Everybody Loves Raymond:
"Holy Crap."


----------



## MaryKingsley (Mar 26, 2011)

"Good morning, Mr. Phelps....your mission, should you choose to accept it..."  Mission Impossible

"Nyah-ha-ha"  Boris the spy, in Rocky and Bullwinkle

"Stifle it, Edith."  All in the Family (which also has my all-time favorite quote:  "You can't buy beer, Edith.  You can only rent it")
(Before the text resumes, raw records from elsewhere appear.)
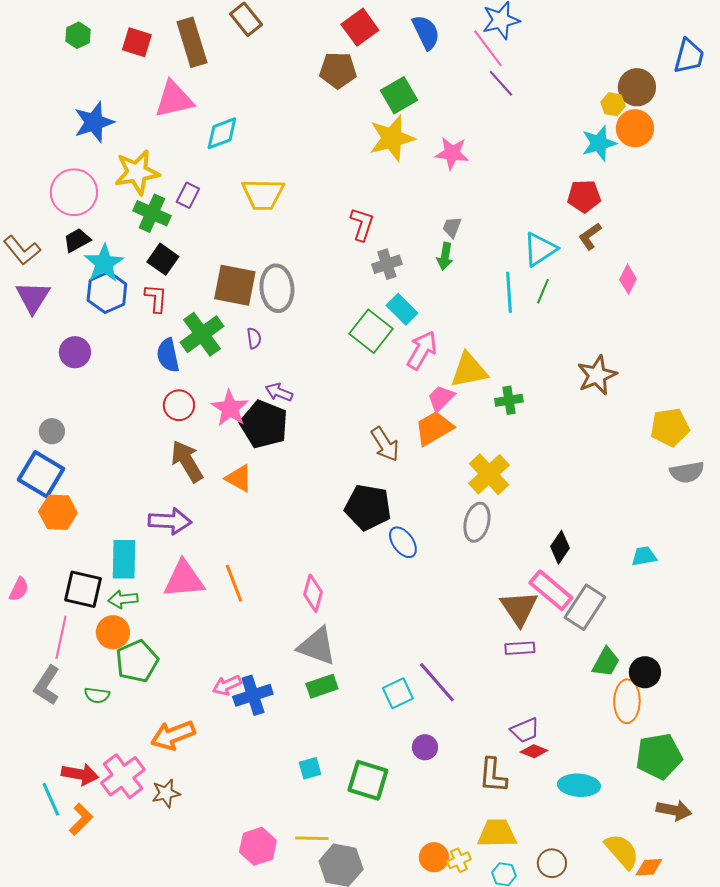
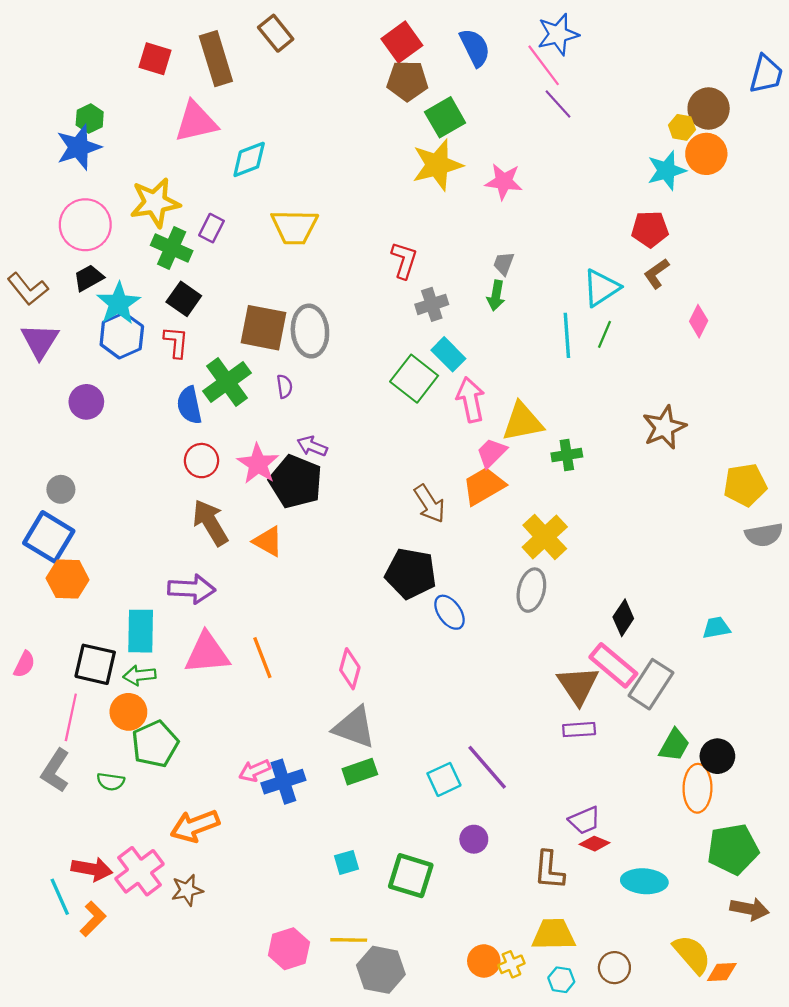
green hexagon: (78, 35) -> (90, 118), moved
brown pentagon: (338, 70) -> (407, 81), moved
blue star: (94, 122) -> (79, 147), moved
pink arrow: (422, 350) -> (471, 400), turned -42

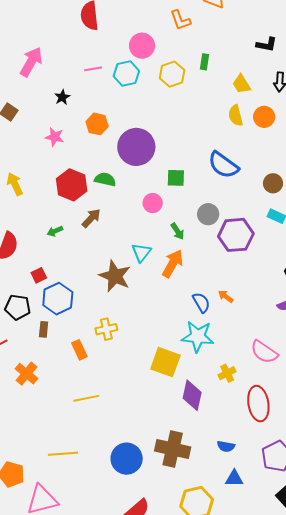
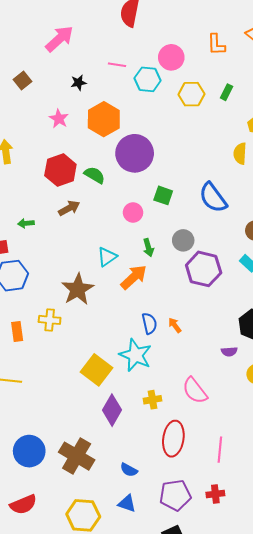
orange hexagon: (97, 124) -> (104, 119), size x1.5
green arrow: (55, 231) -> (26, 223), moved
brown star: (115, 276) -> (78, 289), moved

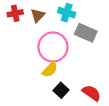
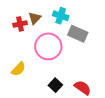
red cross: (15, 13) -> (20, 24), moved
yellow semicircle: (50, 70) -> (18, 69), moved

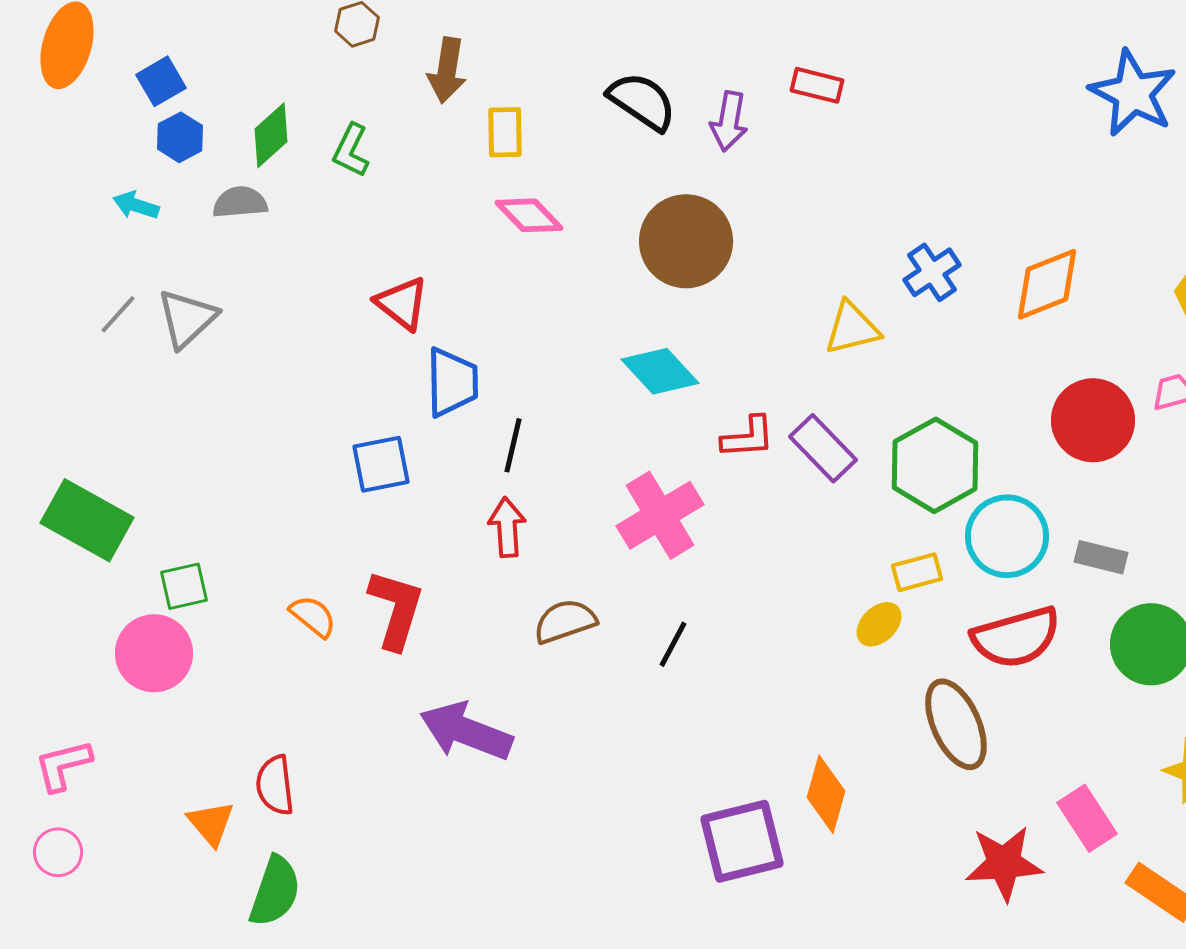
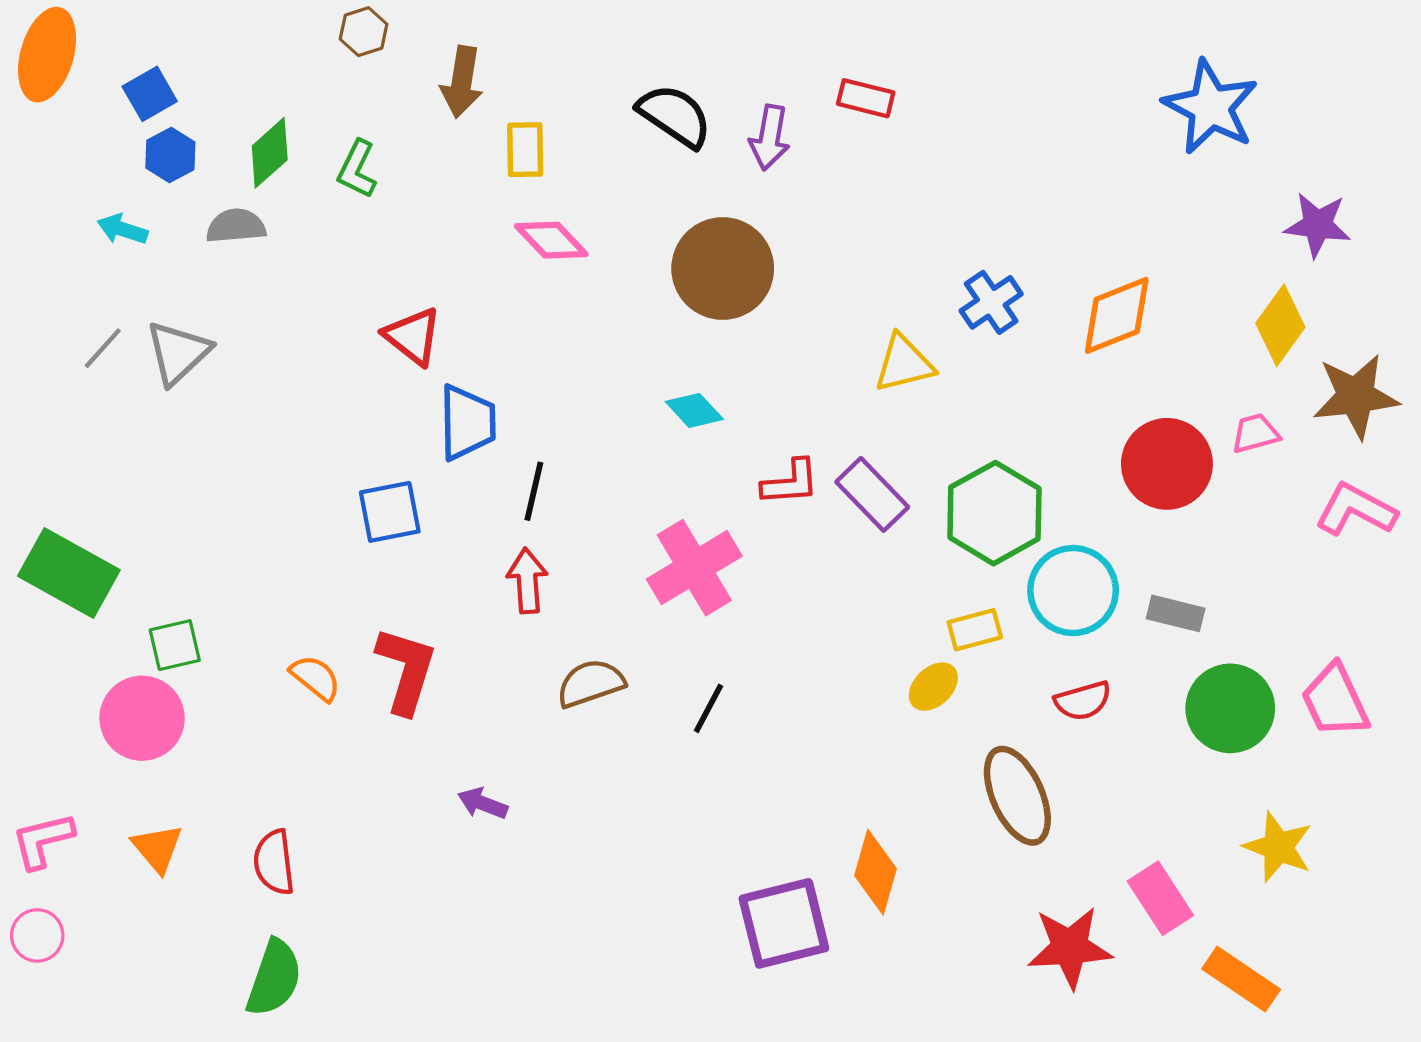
cyan diamond: (660, 371) -> (694, 410), size x0.7
red semicircle: (1016, 637) -> (1083, 701), size x0.6
purple arrow: (466, 731) -> (483, 803), size x0.5
orange triangle: (211, 823) -> (157, 848), moved

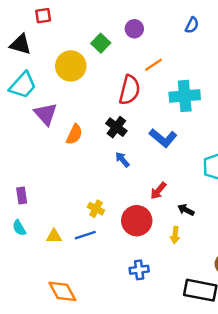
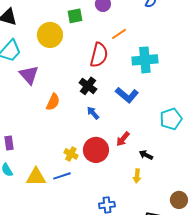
green square: (101, 43) -> (75, 16), turned 35
orange semicircle: (74, 134) -> (53, 102), moved
red circle: (137, 221) -> (96, 150), moved
yellow triangle: (54, 236) -> (36, 177), size x1.5

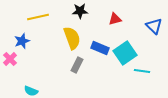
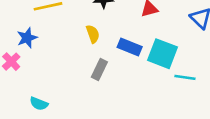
yellow semicircle: (72, 38) -> (93, 34), size x0.6
cyan square: (125, 53) -> (163, 54), turned -35

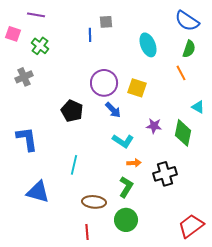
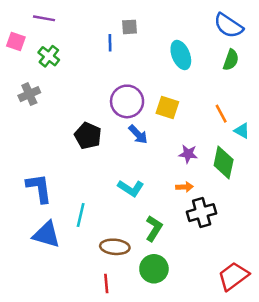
orange line: (181, 73) -> (221, 114), moved
blue L-shape: (27, 139) -> (39, 188), moved
cyan L-shape: (123, 141) -> (131, 188), moved
orange arrow: (134, 163) -> (184, 187), moved
cyan line: (74, 165) -> (81, 215), moved

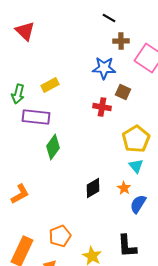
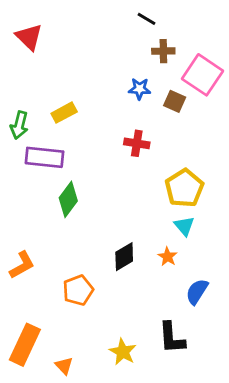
blue star: (104, 68) -> (140, 89), size x0.7
brown square: (123, 92) -> (175, 101), moved
blue semicircle: (138, 204) -> (197, 292), moved
orange pentagon: (60, 236) -> (78, 290), moved

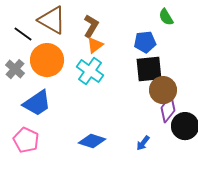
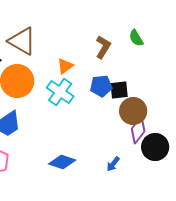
brown L-shape: (91, 26) -> (103, 47), moved
blue pentagon: (145, 42) -> (101, 86), moved
black square: (149, 69) -> (119, 90), size x0.7

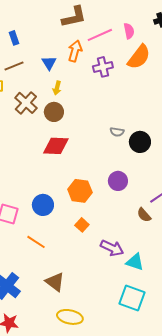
"Oh, Mr. Grant!"  Mary Tyler Moore.

But I think my favorite has to be one already mentioned:  "Da plane!  Da Plane1"


----------



## geoffthomas (Feb 27, 2009)

Charlie's Angels:
"Good morning angels."


----------



## Shayne Parkinson (Mar 19, 2010)

Monk:

"Here's what happened."
"He's the guy."
"Here's the thing."
"It's a gift - and a curse."


----------



## mamiller (Apr 28, 2009)

The Flintstones, "Yabba-dabba-doooo!" 

These are all so great. It would be fun to pick an all-time classic, but it would be hard because so many generations are involved. I think I'd have to nominate, "Book em, Danno." I love that!


----------



## Ann Herrick (Sep 24, 2010)

I think this is into reruns of reruns:

"And a one, and a two..." Lawrence Welk


----------



## DenverRalphy (Mar 24, 2010)

"You _aaare _the weakest link! Good bye!"

"And that's the way it is." Walter Cronkite


----------